People Meter: Membrane Matters

Klaus Kallenberg is a veteran of the desalination industry

Klaus Kallenberg, general manager at Toray Membrane Europe.
Klaus Kallenberg, general manager at Toray Membrane Europe.

Klaus Kallenberg, general manager at Toray Membrane Europe is a veteran of the desalination industry who started doing business in the Middle East over twenty years ago.

A qualified chemical engineer, he became an entrepreneur in 1983 by starting membrane supplier Ropur as a joint venture with Mitsui in Switzerland. “Alongside Dow Filmtec, we became the leading membrane supplier in Europe by the late eighties, “ says Kallenberg.

Ropur was doing business in the Middle East soon after, working on drinking water projects in Iraq in 1987, and penetrating the Saudi Market in 1989.

In 1994, he became the sole owner of Ropur. He ran the independent company for the next ten years, before he realized that further growth necessitated the integration into a larger structure.

Kallenberg sold Ropur to Toray Industries Japan, packed his bags, and relocated to Dubai, where he is now running the Toray’s Middle Eastern business. In the region, the company is still registered as Ropur, “there were some problems with the name registration process.”

Utilities Middle East caught up with Klaus Kallenberg on a sunny spring day at the Dubai Marina.

Mr Kallenberg, has business in the region recovered from the global economic downturn?
The crisis is not over yet, that’s for sure. But it has bottomed out, and we are starting to see some green shoots. Even the UAE is showing signs of recovery, with very large RO projects coming up. Saudi Arabia is going strong, the infrastructure projects there were never stopped.
Qatar, Kuwait, Oman are all investing in infrastructure, and we are of course getting business from the oil industry.

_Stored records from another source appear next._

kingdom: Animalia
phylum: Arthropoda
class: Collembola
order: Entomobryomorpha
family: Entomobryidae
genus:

In which Middle Eastern markets do you see further growth?
We are very well positioned in Saudi Arabia, and expect to benefit from future growth there. Besides seawater reverse osmosis, there is a huge market for purifying brackish water, and a lot of potential in the wastewater sector.

In a country like Saudi Arabia, which relies one hundred percent on desalination, there is naturally a huge interest in reusing wastewater.

We can offer the whole spectrum of products for this process, and are already engaged in big projects in Saudi Arabia where we make use of the membrane bioreactor technology to turn wastewater into relatively high-quality water for industrial and agricultural use.

We then often use advanced reverse osmosis technology to filter out the salt that found its way into the water as part of the clarification process.

You specialise in reverse osmosis (RO) membranes. Has this become the dominant method for desalination in the Middle East?
No. The switch to RO desalination hasn’t happened yet. Most of the big plants currently operating and under construction will be fitted multi-stage flash (MSF) or multi-effect distillation (MED) thermal technology.

We are of course hoping for this to change. Apart from the fact that MSF is very energy intensive, RO has the advantage that it provides flexibility.

In an Integrated Water and Power plant (IWPP) relying on MSF or MED, the output of desalinated water is coupled to the power production, desalination cannot be done independently.

So we are seeing a trend towards hybrid plants, for instance in Abu Dhabi, where both MSF-MED and RO membranes are used.

Researchers have developed a new, efficient and more fouling resistant desalination process based on nano technology, hailed by some as a breakthrough. Are you excited by this development?
This technology is still in the development stage, with the first products being tested now. It is too early to speak of a breakthrough yet, but it is something with big potential. We are expecting better results in terms of fouling behaviour and salt retention, which makes this the process less energy intensive, and thus cheaper.